The matter was of particular concern to the English artist John Piper (1903-1992). In the 1930’s and 40’s he established himself as a latter day Romantic, capturing an authenticity in his pictures of churches and ruins that was grounded in the passing of time, and a sympathy between architecture, as a living entity, and the rhythms of nature. In 1947 John Piper’s essay Pleasing Decay was a warning to the over- zealous post-war town planner, and might well have influenced the decision to stabilise rather than restore, the shrapnel damage suffered by iconic national buildings, like the Victoria and Albert Museum and the Tate Gallery (Piper 1947). More interesting still is how an authenticity based on the accumulation of memories and the specificities of place can act as a corrective to more impersonal, if accurate, measures of time. In today’s era of atomic clocks, continuous news and instant messaging, the pleasing decay of a house like Camelford Street has the ‘out of time’ quality of a lost world.

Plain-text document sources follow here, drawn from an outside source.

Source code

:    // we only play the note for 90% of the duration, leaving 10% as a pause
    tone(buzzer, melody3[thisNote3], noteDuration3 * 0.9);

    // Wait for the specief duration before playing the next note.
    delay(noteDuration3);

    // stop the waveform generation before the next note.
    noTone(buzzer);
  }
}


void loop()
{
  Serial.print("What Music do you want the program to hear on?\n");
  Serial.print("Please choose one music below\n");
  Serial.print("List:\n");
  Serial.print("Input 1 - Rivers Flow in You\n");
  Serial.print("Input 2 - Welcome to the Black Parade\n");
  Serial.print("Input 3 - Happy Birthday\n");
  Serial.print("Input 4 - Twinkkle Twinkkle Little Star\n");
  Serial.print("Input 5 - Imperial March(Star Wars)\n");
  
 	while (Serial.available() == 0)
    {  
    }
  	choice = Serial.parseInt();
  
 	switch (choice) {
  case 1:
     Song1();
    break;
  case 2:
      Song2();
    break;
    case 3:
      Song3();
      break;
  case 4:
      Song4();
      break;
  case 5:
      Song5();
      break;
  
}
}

That is why I decided not to take up the challenge of the ‘holiday home waiting to be rediscovered’. The renovation could so easily have destroyed the magic, as its atmosphere was a unique combination of deliberate whimsy or 60’s campiness overlain with half a century of neglect and decay.

So let me end with an extract as quoted by John Piper. Although it comes from the 1900’s, it is only necessary to update the technological references to appreciate why places like Camelford Street continue to fascinate in the age of Instagram and Google Earth:


“To walk in quest of any object that one has more or less tenderly dreamed of, to find your way, to steal upon it softly. To see at last, if it be a church or a castle. The tower-tops peeping above elms or beeches- to push forward with a rush, and emerge and pause and draw that first long breath which is the compromise between so many sensations: this is the pleasure left to the tourist even after the broad glare of photography has dissipated so many of the sweet mysteries of travel; even in a season when he is fatally apt to meet a dozen fellow pilgrims returning from the shrine, each as big a fool, so to speak, as he ever was, or to overtake a dozen more telegraphing their impressions down the line as they arrive”.

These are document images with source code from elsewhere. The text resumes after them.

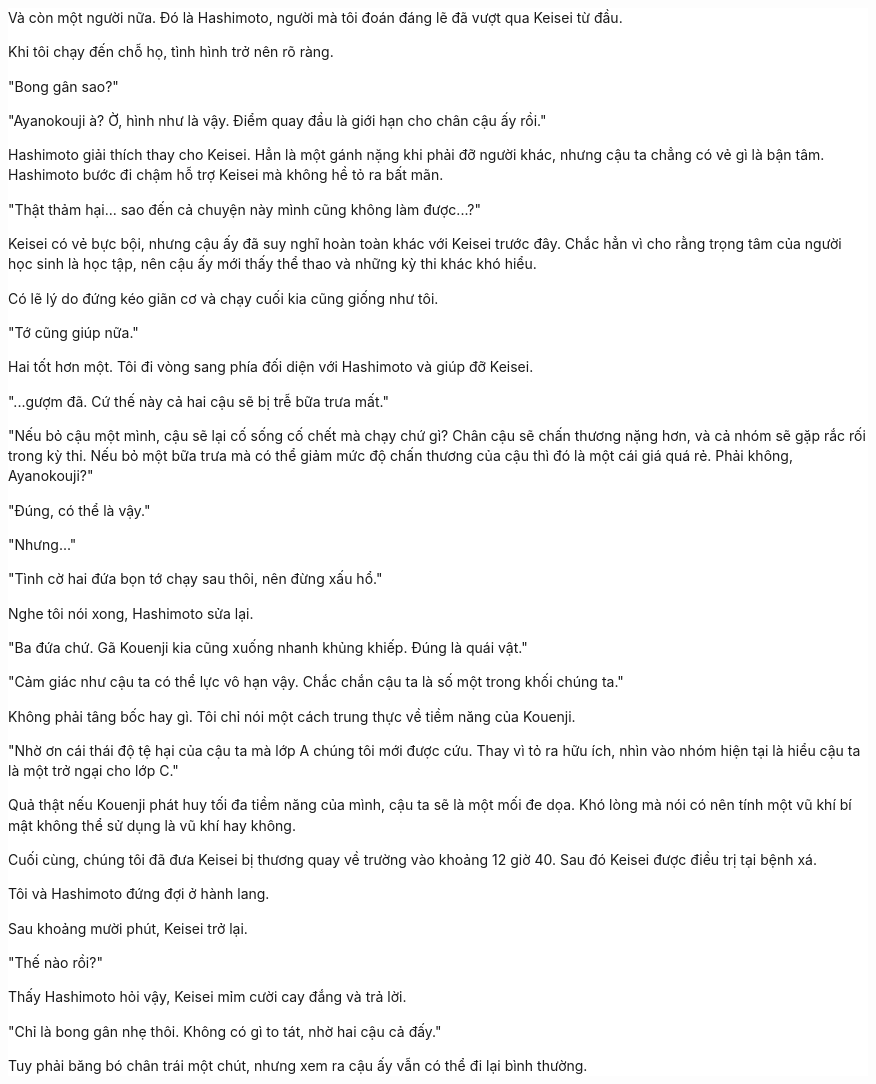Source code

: Và còn một người nữa. Đó là Hashimoto, người mà tôi đoán đáng lẽ đã vượt qua Keisei từ đầu.

Khi tôi chạy đến chỗ họ, tình hình trở nên rõ ràng.

\"Bong gân sao?\"

\"Ayanokouji à? Ờ, hình như là vậy. Điểm quay đầu là giới hạn cho chân cậu ấy rồi.\"

Hashimoto giải thích thay cho Keisei. Hẳn là một gánh nặng khi phải đỡ người khác, nhưng cậu ta chẳng có vẻ gì là bận tâm. Hashimoto bước đi chậm hỗ trợ Keisei mà không hề tỏ ra bất mãn.

\"Thật thảm hại\... sao đến cả chuyện này mình cũng không làm được...?\"

Keisei có vẻ bực bội, nhưng cậu ấy đã suy nghĩ hoàn toàn khác với Keisei trước đây. Chắc hẳn vì cho rằng trọng tâm của người học sinh là học tập, nên cậu ấy mới thấy thể thao và những kỳ thi khác khó hiểu.

Có lẽ lý do đứng kéo giãn cơ và chạy cuối kia cũng giống như tôi.

\"Tớ cũng giúp nữa.\"

Hai tốt hơn một. Tôi đi vòng sang phía đối diện với Hashimoto và giúp đỡ Keisei.

\"...gượm đã. Cứ thế này cả hai cậu sẽ bị trễ bữa trưa mất.\"

\"Nếu bỏ cậu một mình, cậu sẽ lại cố sống cố chết mà chạy chứ gì? Chân cậu sẽ chấn thương nặng hơn, và cả nhóm sẽ gặp rắc rối trong kỳ thi. Nếu bỏ một bữa trưa mà có thể giảm mức độ chấn thương của cậu thì đó là một cái giá quá rẻ. Phải không, Ayanokouji?\"

\"Đúng, có thể là vậy.\"

\"Nhưng\...\"

\"Tình cờ hai đứa bọn tớ chạy sau thôi, nên đừng xấu hổ.\"

Nghe tôi nói xong, Hashimoto sửa lại.

\"Ba đứa chứ. Gã Kouenji kia cũng xuống nhanh khủng khiếp. Đúng là quái vật.\"

\"Cảm giác như cậu ta có thể lực vô hạn vậy. Chắc chắn cậu ta là số một trong khối chúng ta.\"

Không phải tâng bốc hay gì. Tôi chỉ nói một cách trung thực về tiềm năng của Kouenji.

\"Nhờ ơn cái thái độ tệ hại của cậu ta mà lớp A chúng tôi mới được cứu. Thay vì tỏ ra hữu ích, nhìn vào nhóm hiện tại là hiểu cậu ta là một trở ngại cho lớp C.\"

Quả thật nếu Kouenji phát huy tối đa tiềm năng của mình, cậu ta sẽ là một mối đe dọa. Khó lòng mà nói có nên tính một vũ khí bí mật không thể sử dụng là vũ khí hay không.

Cuối cùng, chúng tôi đã đưa Keisei bị thương quay về trường vào khoảng 12 giờ 40. Sau đó Keisei được điều trị tại bệnh xá.

Tôi và Hashimoto đứng đợi ở hành lang.

Sau khoảng mười phút, Keisei trở lại.

\"Thế nào rồi?\"

Thấy Hashimoto hỏi vậy, Keisei mỉm cười cay đắng và trả lời.

\"Chỉ là bong gân nhẹ thôi. Không có gì to tát, nhờ hai cậu cả đấy.\"

Tuy phải băng bó chân trái một chút, nhưng xem ra cậu ấy vẫn có thể đi lại bình thường.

Henry James English Hours 1905:75






Figure 18. The terminus of the staircase on the top floor. Modernism and the Neo-Regency resolved.



(1) http://www.mybrightonandhove.org.uk/page_id__8648.aspx accessed 3/1/15

Edwards, A. Trystan (1924) Good and Bad Manners in Architecture. Phillip Allan and Co, London.

James, Henry (1905) English Hours. William Heinemann, London.

Piper, John (1947) ‘Pleasing Decay’ The Architectural Review. September.

Saint, Andrew (1996) ‘How Listing Happened’, in Michael Hunter ed. Preserving the Past: The Rise of Heritage in Modern Britain, Sutton Publishing Ltd, Stroud.

Sharp, Thomas (1940) Town Planning. Penguin Books, Harmondsworth.

Sontag, Susan (1964) ‘Notes on Camp’ The Partisan Review, December. pp.515-530

Thompson, Michael (1979) Rubbish Theory. The Creation and Destruction of Value. Oxford University Press.

Venturi, Robert (1966) Complexity and Contradiction in Architecture. Museum of Modern Art Press, New York.